* **EXERCISE**: Going line by line through the entries, count those containing "пород" and state only the result.

....

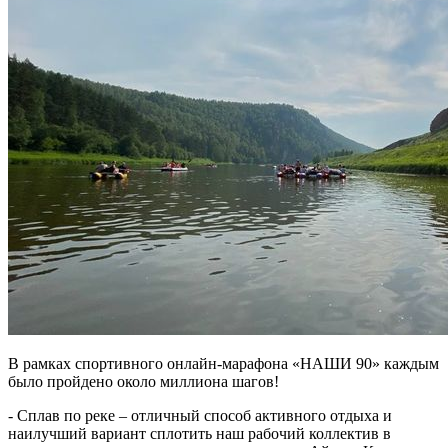
В рамках спортивного онлайн-марафона «НАШИ 90» каждым
было пройдено около миллиона шагов!
- Сплав по реке – отличный способ активного отдыха и
наилучший вариант сплотить наш рабочий коллектив в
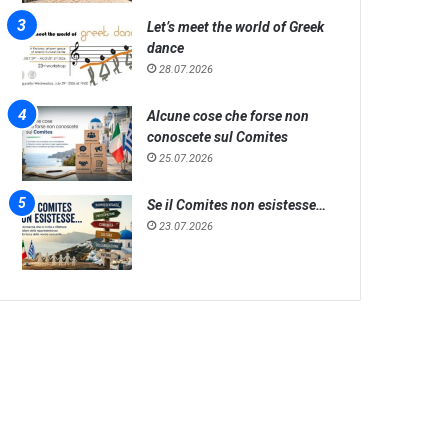
Let’s meet the world of Greek
dance
28.07.2026
Alcune cose che forse non
conoscete sul Comites
25.07.2026
Se il Comites non esistesse…
23.07.2026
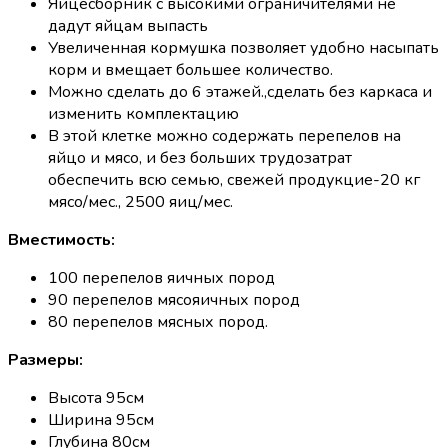
Яйцесборник с высокими ограничителями не
дадут яйцам выпасть
Увеличенная кормушка позволяет удобно насыпать
корм и вмещает большее количество.
Можно сделать до 6 этажей.,сделать без каркаса и
изменить комплектацию
В этой клетке можно содержать перепелов на
яйцо и мясо, и без больших трудозатрат
обеспечить всю семью, свежей продукцие-20 кг
мясо/мес., 2500 яиц/мес.
Вместимость:
100 перепелов яичных пород
90 перепелов мясояичных пород
80 перепелов мясных пород.
Размеры:
Высота 95см
Ширина 95см
Глубина 80см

....

* **ANSWER FOR THIS EXERCISE**: 3